Schambers Street’s significance
The road that runs in front of the Basile Care Center is named East Schambers. A separate road that extends from the west side of the St. Augustine Church Cemetery is called West Schambers. At one time, the two roadways were joined and ran behind the Catholic church. When the church purchased additional land for a cemetery, the church straddled the south side of Schambers Street and the cemetery was on the north side. Eventually, the road between the church and cemetery was closed and became church property thus separating Schambers Street into two parts. According to the late Asa Buller, Schambers was an important thoroughfare when it was first laid out because it continued northwest into the woods leading to a bridge that crossed the Bayou Nezpique into Allen Parish, leading on to Elton to the south and Oberlin to the north. This was the only local crossing of the Bayou Nezpique until the mid 1930s when the Highway 190 Bridge was erected.
Who was Schambers? The naming of Schambers Street was to honor L. F. Schambers, Jr., Basile’s first postmaster. First Basile post office L. F. Schambers, Jr., was not only the first postmaster of the new village of Basile beginning in 1906; but he was also the first postmaster in a small neighborhood located 3 1/2 miles south of today’s Basile. The post office there was originally named Schambers (April 24, 1888)). It was common at the time to name post offices using the name of the postmaster at the location. The post office there was inside Schambers’ grocery store, located in an area known as Berwick Point or Berwick Cove.

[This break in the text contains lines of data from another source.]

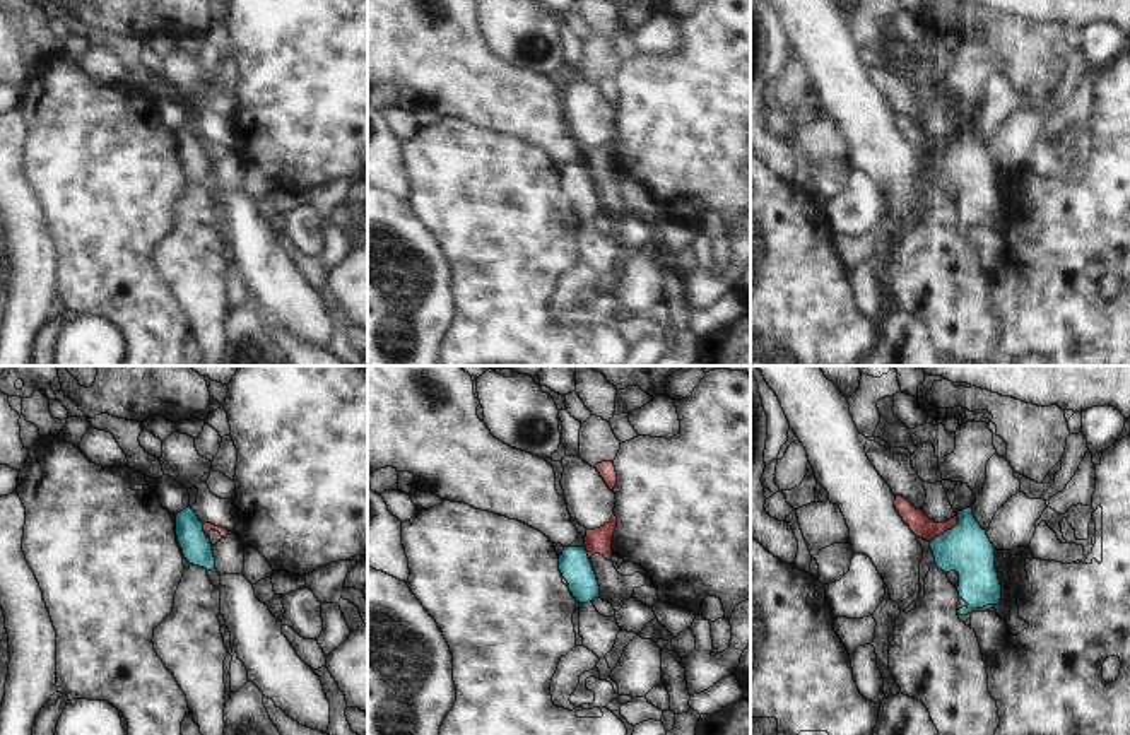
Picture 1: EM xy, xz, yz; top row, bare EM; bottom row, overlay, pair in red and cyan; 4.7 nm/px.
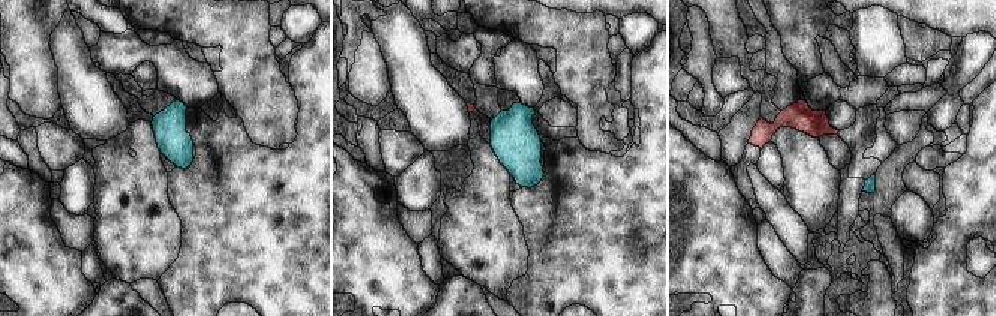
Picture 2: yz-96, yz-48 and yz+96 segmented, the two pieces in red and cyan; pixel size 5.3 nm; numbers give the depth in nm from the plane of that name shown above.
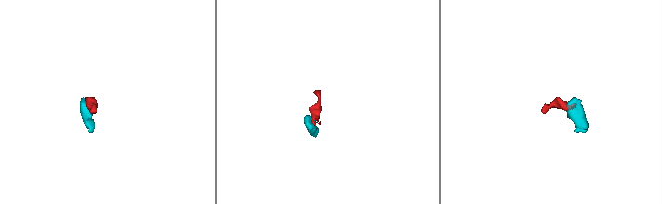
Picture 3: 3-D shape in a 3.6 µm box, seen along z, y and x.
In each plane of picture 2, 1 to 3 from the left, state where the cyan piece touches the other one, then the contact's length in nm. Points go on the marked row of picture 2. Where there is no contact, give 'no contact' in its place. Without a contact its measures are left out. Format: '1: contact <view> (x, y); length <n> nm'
1: no contact
2: no contact
3: no contact

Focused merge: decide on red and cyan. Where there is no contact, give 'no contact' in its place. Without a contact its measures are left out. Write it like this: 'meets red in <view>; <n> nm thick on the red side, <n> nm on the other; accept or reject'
meets red in yz; 100 nm thick on the red side, 240 nm on the other; reject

Leader in new Acadia parish
Anyone looking through old copies of the Crowley Post Signal from the 1880s to 1906 will quickly realize that Schambers was not only the postmaster of the Berwick Point area but probably the most active community leader there. For a time, he was the local correspondent for the Crowley newspaper, served on the Acadia Parish School Board, and actually made repairs himself to the Berwick Point school, which at two separate times was called the Schambers school. He was a deputy sheriff, a notary public, and a justice of the peace.
Schambers moves northwest with the Basile post office
When a new settlement was laid out just northwest of the community in 1905 by landowners and business partners J.J. Lewis, Louis Bourg, and Gus Fusilier, it was believed that the new site would be called St. Louis. In 1906 as the railroad came through and homes and businesses began to be built in the new community, the post office in Acadia parish was closed and moved to the new settlement, keeping the name of Basile. Schambers made the move as well and retained the position of postmaster, continuing to handle the mail at his store (pictured above) which he and his son Mayo moved from its original site to the new settlement. By 1911, the place was incorporated as the village of Basile with 267 citizens, and Schambers continued as postmaster until July 24, 1914.
Schambers was more than just postmaster
In 1909 when locals organized a grade school at the new townsite, Schambers became one of the school’s trustees. He also served the village as mayor for one year (1916), replacing the town’s first mayor Dr. E.S. Taylor during a leave of absence during his terms as mayor which lasted from 1911 to 1917. In 1922, after Mayor Walter McCain was run out of town after only a few months in office, Schambers again stepped up to serve as mayor to complete the two-year term. (Records indicate that the mayor and council were elected to two-year terms prior to 1926.)
Schambers family
Schambers was born July 5, 1850, in New Orleans, a mere 10 years after his family moved there from Strasburg, France in Alsace-Lorraine. He received most of his education in New Orleans during the Civil War before the family moved to LaFourche parish. In 1870, his family, led by his father, L.F. Schambers, Sr., moved to Berwick Point on a 160 acre homestead on the vast Mamou Prairie in what was then a part of Imperial St. Landry parish. The Schambers family was among the first to settle the area that stretched from what is now the town of Mamou to the present community of Evangeline near Jennings.
In 1876, young Schambers married Severin Fusilier. Eight children were born to the couple, including Cleveland, who would become the village of Basile’s third police chief, serving the community in the police department for 44 years. For his leadership role at the original Basile settlement in Acadia parish as well as the new village site in what would become Evangeline parish, Schambers could be given the title of “Father of Basile”. A framed photo of the leader has been a part of Basile’s town hall for most of the town’s history.